After my crash, while the driver of the tanker and I were waiting for the cops to show, a dodge dart tailgating a van came through. Van driver hits the brakes, dart driver hits his brakes, loses control and slams into the median.
This entire time the woman driving the CRX was frozen at her wheel. The vehicle was driveable – as the firefighter who moved it to the far side of the road demonstrated.
Results – 1 CRX, badly damaged on the passenger side. 1 Ford Courier – totaled (never found the right front wheel). On semi-tractor with $10k of damage to the undercarriage (where he climbed over my right front). One Dodge dart – smashed on the driver side.
No injuries (!)
I ended up with a portion of the responsibility – no matter that I was 10mph under the limit, I still wasn’t driving to the conditions.
In OR if you crash because you couldn’t see well enough, you were supposed to slow down until you weren’t overdriving your vision.
This is, in some places, a ticketable offense. “Outdriving your headlights”: another variable condition of driving that people so often just don’t take into account.
i wonder if there’s a median who could be interviewed to tell the other medians what they can do to protect themselves from being hit by drivers..
As an avid median, who has medianed in Portland for decades, I have a list of rules that have kept me in one piece. First….
Yes, but was that median wearing a helmet???
And bright reflective clothing!!
What was Median doing out there after hours anyway? Shouldn’t they be at home with the spouse and kids? Or hanging out somewhere with their good friends Diverter, Chicane, Suicide Lane, and Speed Pillow?
The rest of the civilized world uses roundabouts. These High-crash corridors in East Portland are used as raceways, continually, day and night, and people are getting slaughtered on them on a regular basis.
I’ll say it again; it’s nearly impossible to speed on a road that has regular roundabouts, and Glisan (unlike 82nd) has plenty of room to put them in. It already has one at Caesar Chavez.
Michael,
Look, I’m all for roundabouts—they’re great for slowing things down and keeping traffic moving. But let’s be real: Portland isn’t going to “infrastructure” its way out of our traffic deaths crisis any time soon, especially with the budget mess we’re in. Wheeler’s talking about a 5% across-the-board cut, but thanks to pressure from special interests—non-profits, unions, and the like—these cuts probably won’t touch underperforming programs outside of core city services.

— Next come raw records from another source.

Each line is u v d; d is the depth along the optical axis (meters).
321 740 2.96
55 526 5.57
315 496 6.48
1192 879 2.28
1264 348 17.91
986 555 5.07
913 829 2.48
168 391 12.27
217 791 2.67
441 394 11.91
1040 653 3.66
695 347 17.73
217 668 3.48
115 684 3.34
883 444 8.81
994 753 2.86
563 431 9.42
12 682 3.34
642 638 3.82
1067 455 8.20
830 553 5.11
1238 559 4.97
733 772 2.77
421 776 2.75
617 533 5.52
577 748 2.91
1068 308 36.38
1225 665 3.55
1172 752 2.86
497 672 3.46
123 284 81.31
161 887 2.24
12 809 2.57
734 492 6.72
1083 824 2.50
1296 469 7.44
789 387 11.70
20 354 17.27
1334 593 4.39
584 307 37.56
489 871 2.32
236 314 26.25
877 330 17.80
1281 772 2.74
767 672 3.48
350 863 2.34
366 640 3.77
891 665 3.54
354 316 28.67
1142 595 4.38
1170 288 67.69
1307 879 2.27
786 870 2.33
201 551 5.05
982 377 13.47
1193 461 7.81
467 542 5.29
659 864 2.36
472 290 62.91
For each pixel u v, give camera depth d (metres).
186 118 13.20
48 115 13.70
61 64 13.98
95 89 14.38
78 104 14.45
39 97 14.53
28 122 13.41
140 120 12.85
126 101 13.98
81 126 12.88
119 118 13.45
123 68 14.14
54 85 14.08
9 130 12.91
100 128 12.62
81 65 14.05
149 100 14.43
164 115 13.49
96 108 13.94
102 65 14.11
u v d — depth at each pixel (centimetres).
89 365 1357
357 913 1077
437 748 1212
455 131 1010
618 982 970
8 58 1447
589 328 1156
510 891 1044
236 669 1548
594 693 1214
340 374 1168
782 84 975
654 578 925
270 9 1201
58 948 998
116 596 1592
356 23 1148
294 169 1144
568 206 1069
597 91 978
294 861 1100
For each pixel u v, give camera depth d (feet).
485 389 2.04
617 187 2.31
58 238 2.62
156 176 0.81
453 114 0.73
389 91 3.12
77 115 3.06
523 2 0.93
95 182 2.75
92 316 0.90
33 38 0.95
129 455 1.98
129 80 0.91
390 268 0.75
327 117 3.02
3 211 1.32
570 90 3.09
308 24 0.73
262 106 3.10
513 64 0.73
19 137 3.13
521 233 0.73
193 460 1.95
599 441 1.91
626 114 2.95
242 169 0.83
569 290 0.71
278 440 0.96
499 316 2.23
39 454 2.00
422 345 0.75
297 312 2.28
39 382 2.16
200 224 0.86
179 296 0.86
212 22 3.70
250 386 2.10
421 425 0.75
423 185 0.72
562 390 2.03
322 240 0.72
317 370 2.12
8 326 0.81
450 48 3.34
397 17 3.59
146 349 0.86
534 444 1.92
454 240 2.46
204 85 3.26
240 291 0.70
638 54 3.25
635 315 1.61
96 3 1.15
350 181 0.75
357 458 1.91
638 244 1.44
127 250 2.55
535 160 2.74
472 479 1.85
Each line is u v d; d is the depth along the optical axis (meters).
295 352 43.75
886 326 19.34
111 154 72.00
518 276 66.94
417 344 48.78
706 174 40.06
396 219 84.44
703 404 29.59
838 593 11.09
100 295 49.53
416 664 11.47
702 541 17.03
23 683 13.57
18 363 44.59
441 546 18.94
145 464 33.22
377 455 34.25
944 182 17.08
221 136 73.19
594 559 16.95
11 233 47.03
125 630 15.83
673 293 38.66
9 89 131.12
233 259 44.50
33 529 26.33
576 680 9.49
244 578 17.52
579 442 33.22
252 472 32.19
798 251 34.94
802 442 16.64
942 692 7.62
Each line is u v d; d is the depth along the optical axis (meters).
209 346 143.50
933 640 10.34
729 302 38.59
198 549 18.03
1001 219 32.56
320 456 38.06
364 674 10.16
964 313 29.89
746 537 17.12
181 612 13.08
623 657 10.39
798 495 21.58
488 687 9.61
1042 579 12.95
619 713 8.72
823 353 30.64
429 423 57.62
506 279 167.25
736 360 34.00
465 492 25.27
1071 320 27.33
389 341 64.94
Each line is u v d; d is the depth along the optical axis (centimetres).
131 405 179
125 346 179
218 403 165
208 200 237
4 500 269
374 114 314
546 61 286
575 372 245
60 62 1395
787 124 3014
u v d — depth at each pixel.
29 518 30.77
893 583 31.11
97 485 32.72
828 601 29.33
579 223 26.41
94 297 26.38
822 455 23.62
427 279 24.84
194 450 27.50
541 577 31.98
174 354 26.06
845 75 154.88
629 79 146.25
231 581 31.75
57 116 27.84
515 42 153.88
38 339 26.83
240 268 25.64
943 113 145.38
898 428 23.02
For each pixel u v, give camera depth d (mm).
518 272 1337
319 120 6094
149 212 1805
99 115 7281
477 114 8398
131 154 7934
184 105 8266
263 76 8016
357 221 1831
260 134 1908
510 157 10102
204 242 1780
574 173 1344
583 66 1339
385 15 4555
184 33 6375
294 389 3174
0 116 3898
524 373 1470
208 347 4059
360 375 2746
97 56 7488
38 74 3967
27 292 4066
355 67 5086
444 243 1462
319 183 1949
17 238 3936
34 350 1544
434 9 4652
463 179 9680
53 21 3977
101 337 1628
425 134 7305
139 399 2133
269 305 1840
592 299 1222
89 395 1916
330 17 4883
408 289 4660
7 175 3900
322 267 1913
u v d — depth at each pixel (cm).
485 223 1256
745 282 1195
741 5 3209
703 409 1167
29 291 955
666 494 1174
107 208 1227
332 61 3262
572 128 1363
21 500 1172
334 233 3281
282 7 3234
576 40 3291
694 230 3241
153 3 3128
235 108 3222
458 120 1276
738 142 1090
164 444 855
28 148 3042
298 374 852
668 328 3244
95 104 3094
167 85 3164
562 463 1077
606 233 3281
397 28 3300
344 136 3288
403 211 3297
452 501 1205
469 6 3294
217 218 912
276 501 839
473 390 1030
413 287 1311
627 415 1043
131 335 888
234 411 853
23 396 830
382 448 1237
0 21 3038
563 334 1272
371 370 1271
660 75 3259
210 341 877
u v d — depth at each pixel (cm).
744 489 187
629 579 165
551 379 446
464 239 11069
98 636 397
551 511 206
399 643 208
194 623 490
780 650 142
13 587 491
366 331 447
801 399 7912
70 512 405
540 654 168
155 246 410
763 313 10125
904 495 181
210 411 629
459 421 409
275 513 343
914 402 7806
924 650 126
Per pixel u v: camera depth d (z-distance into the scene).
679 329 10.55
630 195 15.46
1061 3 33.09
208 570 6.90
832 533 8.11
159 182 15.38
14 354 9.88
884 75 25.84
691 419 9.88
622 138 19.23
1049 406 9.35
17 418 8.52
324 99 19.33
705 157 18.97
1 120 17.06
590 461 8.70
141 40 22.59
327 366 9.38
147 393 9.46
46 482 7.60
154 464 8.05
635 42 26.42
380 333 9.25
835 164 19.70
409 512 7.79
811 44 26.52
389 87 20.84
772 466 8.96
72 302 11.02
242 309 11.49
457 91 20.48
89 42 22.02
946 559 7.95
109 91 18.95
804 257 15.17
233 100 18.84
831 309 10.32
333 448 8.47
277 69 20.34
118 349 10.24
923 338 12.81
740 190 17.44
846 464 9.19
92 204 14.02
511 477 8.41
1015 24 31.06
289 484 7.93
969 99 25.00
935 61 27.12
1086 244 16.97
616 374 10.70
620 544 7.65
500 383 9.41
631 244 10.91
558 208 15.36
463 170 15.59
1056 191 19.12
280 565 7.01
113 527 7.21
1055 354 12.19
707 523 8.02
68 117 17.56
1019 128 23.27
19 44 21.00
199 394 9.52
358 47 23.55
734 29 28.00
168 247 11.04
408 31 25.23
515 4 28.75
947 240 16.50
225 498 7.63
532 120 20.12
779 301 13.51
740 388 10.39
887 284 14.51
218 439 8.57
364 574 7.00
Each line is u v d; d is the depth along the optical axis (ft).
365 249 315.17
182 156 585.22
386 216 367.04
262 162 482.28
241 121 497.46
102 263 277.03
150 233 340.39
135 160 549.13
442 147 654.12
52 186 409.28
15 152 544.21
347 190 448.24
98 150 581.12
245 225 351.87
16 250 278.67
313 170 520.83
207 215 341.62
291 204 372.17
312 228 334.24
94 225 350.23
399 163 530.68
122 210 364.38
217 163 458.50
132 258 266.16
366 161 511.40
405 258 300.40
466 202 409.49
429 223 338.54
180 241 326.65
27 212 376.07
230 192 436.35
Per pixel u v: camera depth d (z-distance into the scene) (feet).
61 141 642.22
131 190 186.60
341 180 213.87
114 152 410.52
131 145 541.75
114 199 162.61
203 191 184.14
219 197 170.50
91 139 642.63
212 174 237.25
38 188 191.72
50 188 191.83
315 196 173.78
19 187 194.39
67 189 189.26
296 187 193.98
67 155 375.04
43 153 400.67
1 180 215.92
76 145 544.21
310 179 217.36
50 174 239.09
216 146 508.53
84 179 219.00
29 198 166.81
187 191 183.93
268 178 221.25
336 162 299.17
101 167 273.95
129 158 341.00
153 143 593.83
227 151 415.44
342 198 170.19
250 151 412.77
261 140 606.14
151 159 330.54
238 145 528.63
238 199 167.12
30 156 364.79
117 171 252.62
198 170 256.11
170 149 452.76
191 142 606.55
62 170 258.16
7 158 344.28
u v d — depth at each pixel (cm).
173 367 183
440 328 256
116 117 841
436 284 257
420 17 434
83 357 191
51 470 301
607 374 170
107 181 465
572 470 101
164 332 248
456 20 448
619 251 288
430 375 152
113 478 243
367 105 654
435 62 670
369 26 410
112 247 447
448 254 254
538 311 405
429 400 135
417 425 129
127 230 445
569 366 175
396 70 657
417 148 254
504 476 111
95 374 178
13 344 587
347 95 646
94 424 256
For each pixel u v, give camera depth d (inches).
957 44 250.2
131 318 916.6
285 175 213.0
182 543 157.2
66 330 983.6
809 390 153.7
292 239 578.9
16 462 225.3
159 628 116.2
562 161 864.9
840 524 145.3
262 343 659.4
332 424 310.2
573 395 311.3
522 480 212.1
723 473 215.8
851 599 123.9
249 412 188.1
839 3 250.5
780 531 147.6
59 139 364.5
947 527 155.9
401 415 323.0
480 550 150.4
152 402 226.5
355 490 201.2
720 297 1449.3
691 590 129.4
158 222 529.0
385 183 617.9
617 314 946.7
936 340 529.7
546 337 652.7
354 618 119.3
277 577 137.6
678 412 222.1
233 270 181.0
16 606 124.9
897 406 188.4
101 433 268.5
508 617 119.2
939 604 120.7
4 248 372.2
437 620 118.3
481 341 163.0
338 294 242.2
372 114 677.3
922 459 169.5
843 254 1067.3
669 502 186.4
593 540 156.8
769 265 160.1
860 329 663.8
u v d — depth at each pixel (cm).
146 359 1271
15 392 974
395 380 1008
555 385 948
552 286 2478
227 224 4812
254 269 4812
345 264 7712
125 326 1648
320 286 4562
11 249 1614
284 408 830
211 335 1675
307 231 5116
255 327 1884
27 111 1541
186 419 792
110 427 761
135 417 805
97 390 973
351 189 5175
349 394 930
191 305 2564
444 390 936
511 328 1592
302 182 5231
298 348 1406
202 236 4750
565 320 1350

What we need here is a smart, multi-pronged approach. That means actually investing in traffic safety with more officers, non-police enforcement, more cameras, and dealing with dangerously parked, stolen, or junk vehicles clogging up our streets. Quick fixes alone aren’t going to cut it. It’s time to get strategic if we’re serious about making our streets safer.
Mary,
I’m fully aware that roundabouts are a heavy lift. And can’t be the only solution.
My point is that they’re a proven solution to speeding on straightaways. And people are being killed. Lots of people. Regularly. Seems like solving this crisis with proven solutions would be a higher priority.
Actually, the feds I think still subsidize roundabouts, the auto insurance companies love them as there’s half as many points to have crashes as a traditional signal, and apparently in Minnesota a municipality has to prove why they can’t put in a roundabout before they’ll get state funding for signals.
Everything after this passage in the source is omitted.